Relapse Stage: Damage Control
Once I get through the terrible overwhelming experience of complete relapse I enter what I like to call ‘damage control’. For me, this is when I look at what needs to be done, or what I want to do. I look at what I’ve missed and who I’ve been ignoring. Damage control can create a lot of feelings of guilt and defeat. So the first thing I do is try to make myself feel like a real person again. I take a long bath, followed by a shower and I clean every part of my body twice. And I keep the lights low and I just concentrate on feeling clean. Then I pamper my skin and use my favourite lotions. Then I put on some clothes that are at least decent for public and I sit down at a table. I write notes, most of which will only move to the trash, and I highlight things and use lots of post it notes. I don’t know why, but pretending to have a lot to do helps clear my mind.
Then I like to go out for groceries or even to browse some of my favourite clothing stores. But often times, I don’t have the resources or energy to. So I just take my puppy for a walk. A nice slow walk. Where I don’t think of anything beyond my steps and my playful pup. Now I’ve got myself clean, I’ve got myself dressed, and I’ve got my muscles working. Suddenly, regaining control seems so much more manageable.
Relapse Stage: Prevention
I couldn’t decide whether to put this at the beginning or the end. I decided here, because it felt more reactive here. Especially since, you have to go through relapses to figure out how to prevent them in the future. Now, prevention is not a fix all. You can’t avoid relapsing forever. But what you can do, is soften the blows. Not all relapses are created equal. I believe that only exhaustion can come from trying to prevent all signs of a relapse. Or of distress. Or of sadness.

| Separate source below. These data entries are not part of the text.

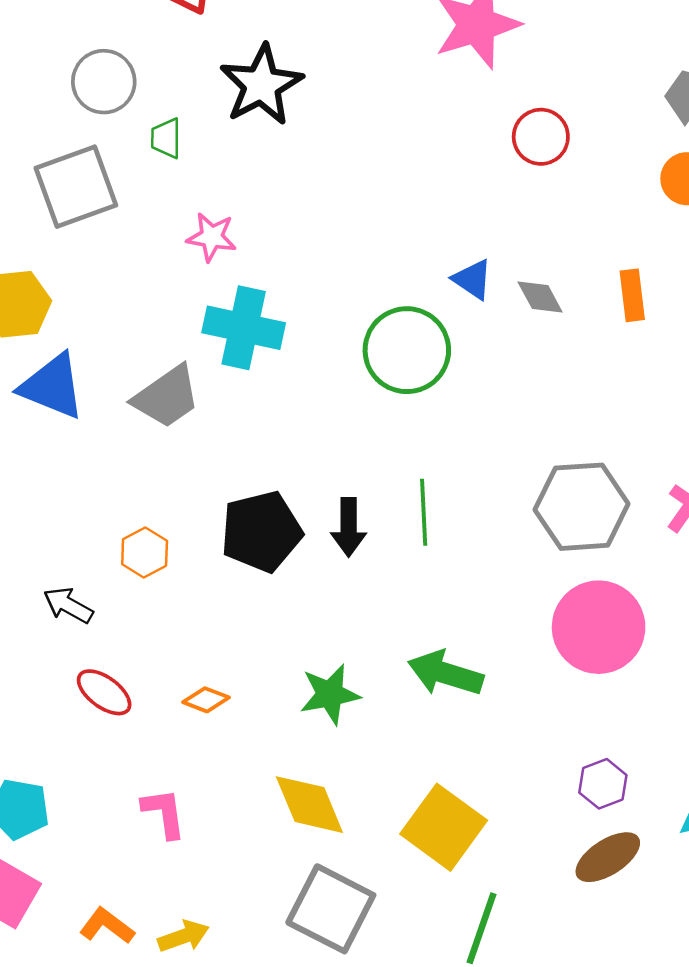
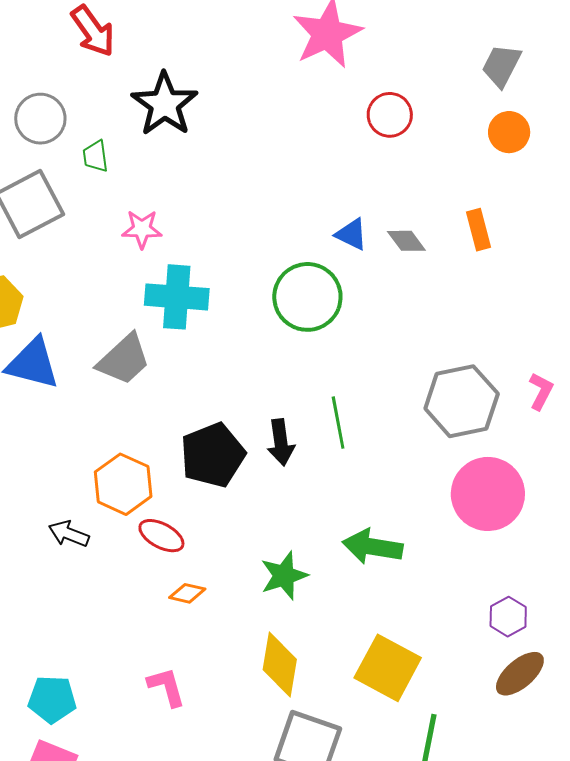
orange hexagon: (145, 552) -> (123, 484), size x1.5
red ellipse: (104, 692) -> (161, 536), moved
yellow diamond: (309, 805) -> (280, 665), turned 40

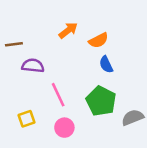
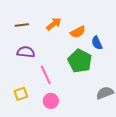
brown line: (14, 44) -> (22, 25), moved
blue semicircle: (106, 64) -> (97, 43), moved
green pentagon: (101, 101) -> (80, 61), moved

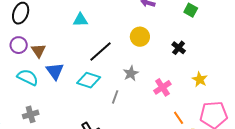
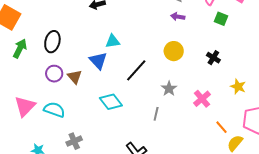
blue triangle: (55, 71) -> (98, 61), moved
cyan semicircle: (28, 77) -> (54, 110), moved
cyan diamond: (89, 80) -> (111, 102), moved, turned 40

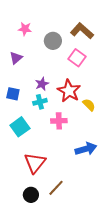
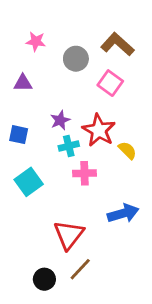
purple triangle: (16, 58) -> (23, 83), turned 40
cyan cross: (40, 102) -> (69, 146), moved
red triangle: (35, 163) -> (69, 235), moved

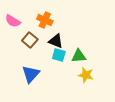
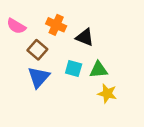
black triangle: (56, 41) -> (85, 37), moved
blue triangle: (31, 74) -> (39, 77), moved

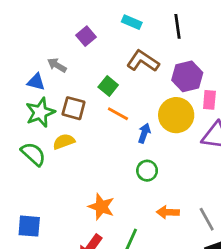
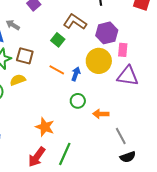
green square: (108, 86) -> (58, 40), moved
orange line: (118, 114) -> (57, 70), moved
orange arrow: (168, 212) -> (101, 114), moved

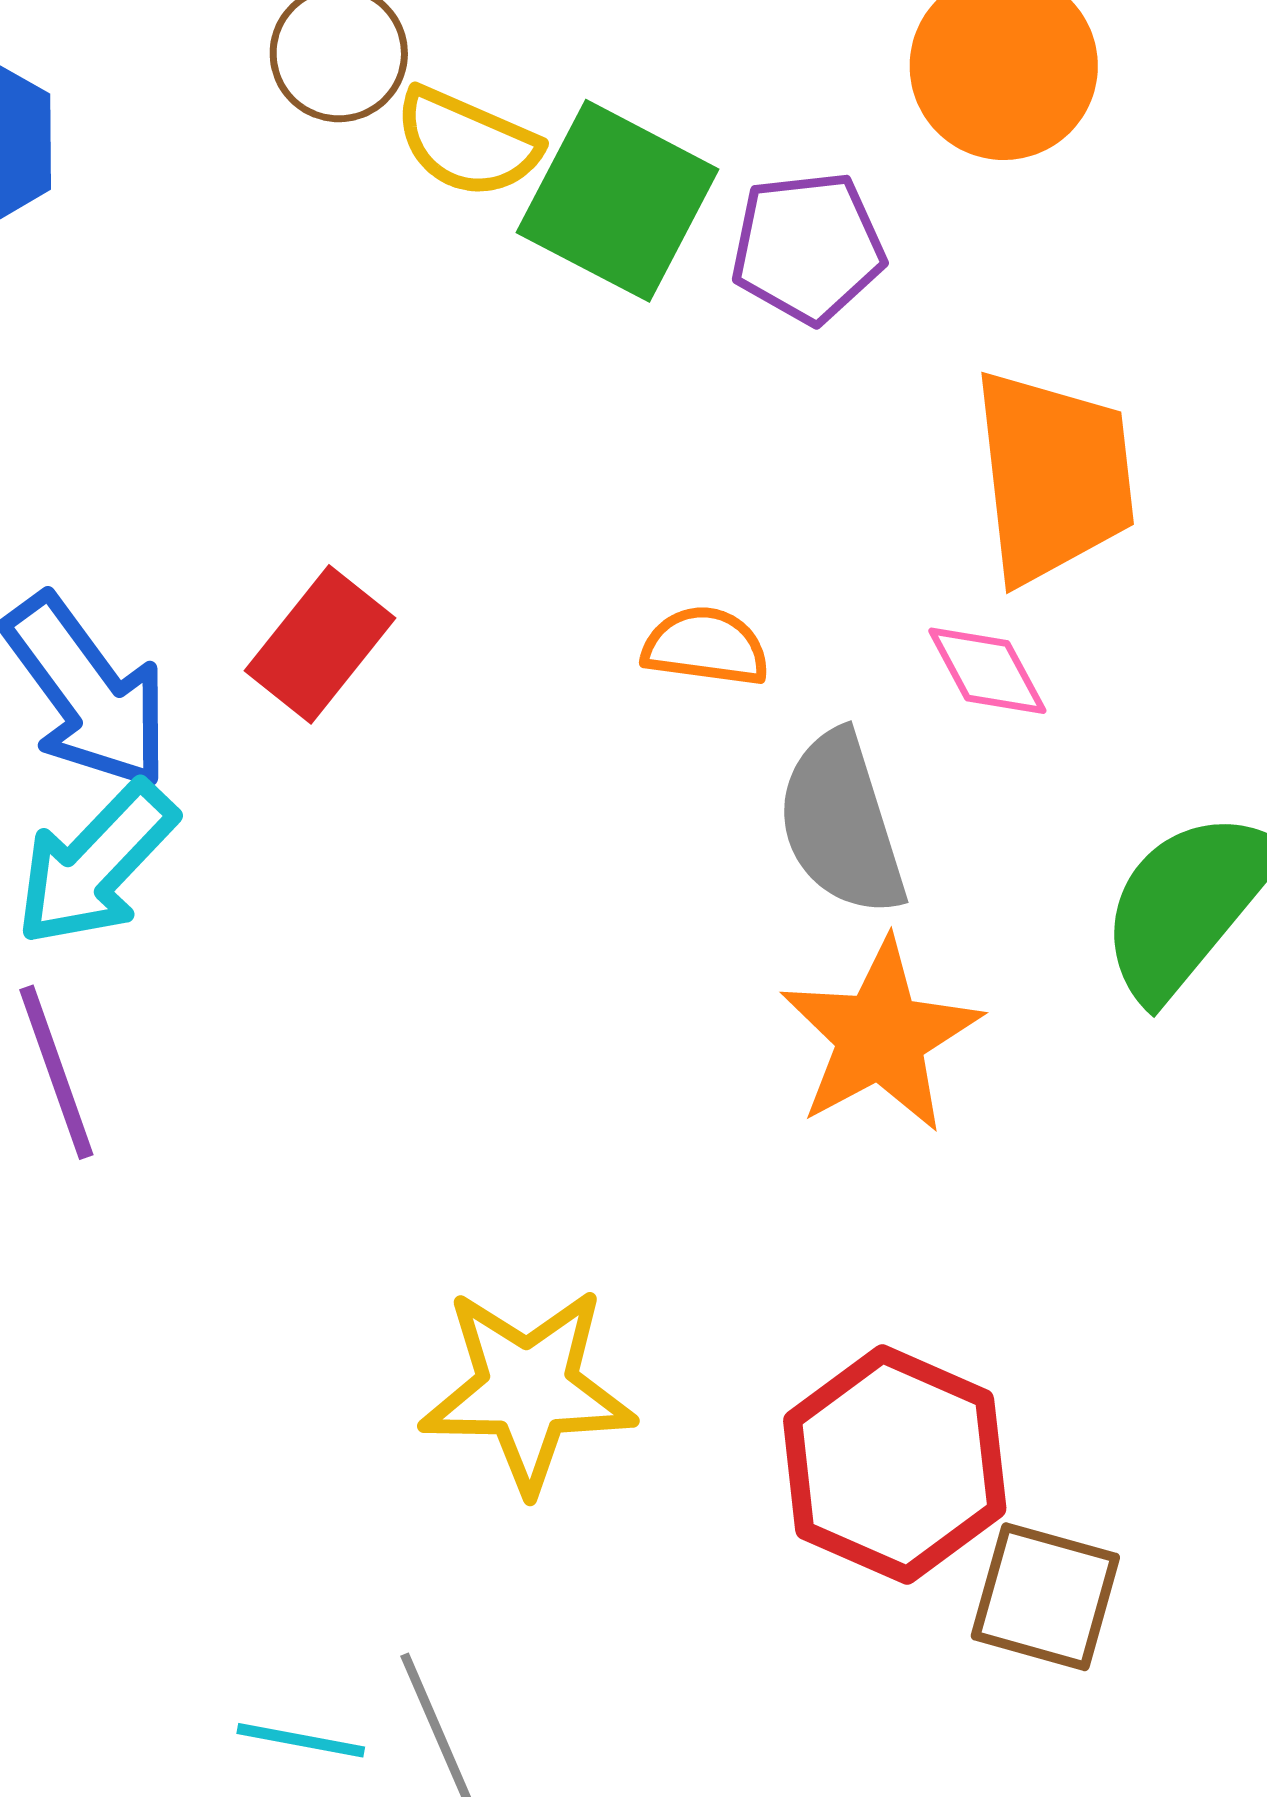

How do I prevent relapses from having such huge impacts on my everyday life? I plan, and I explain. For my classes during university I talked to my professors beforehand. For my jobs, I found someone I could go to with problems and who could help me run interference. For my family, I’ve created boundaries for when I need them. I also have kits and small spaces and stuffed animals and movies planned and prepped at all times. So when the time comes that I need them, they’re there. It’s not just planning how to avoid relapses. Or maintaining a strict schedule for when feeling bad. I think it’s about the thought you put into yourself.
There’s only so much I, or anyone, can say about this. We all have ideas on how to help ourselves. We all know that setbacks are inevitable. Anyone who says otherwise is cruel or a fool (or incredibly lucky and a fool). But we also all struggle to keep up with ourselves when we’re down.
I guess, what I really want to say is that, just because something is inevitable doesn’t mean that it has to be indomitable. Relapses are natural, and they can become manageable with a little bit of planning and brainstorming.
I have relapses a lot, and they tend to be big when I do get them. They hurt and I never feel prepared during them, but looking back I know they would have been much worse without my contingencies. So I urge you to aim for a controlled fall. Not a desperate inevitability, but rather an enlightened one. I’ve found that it cuts my recovery time in half and helps me face future relapse possibilities.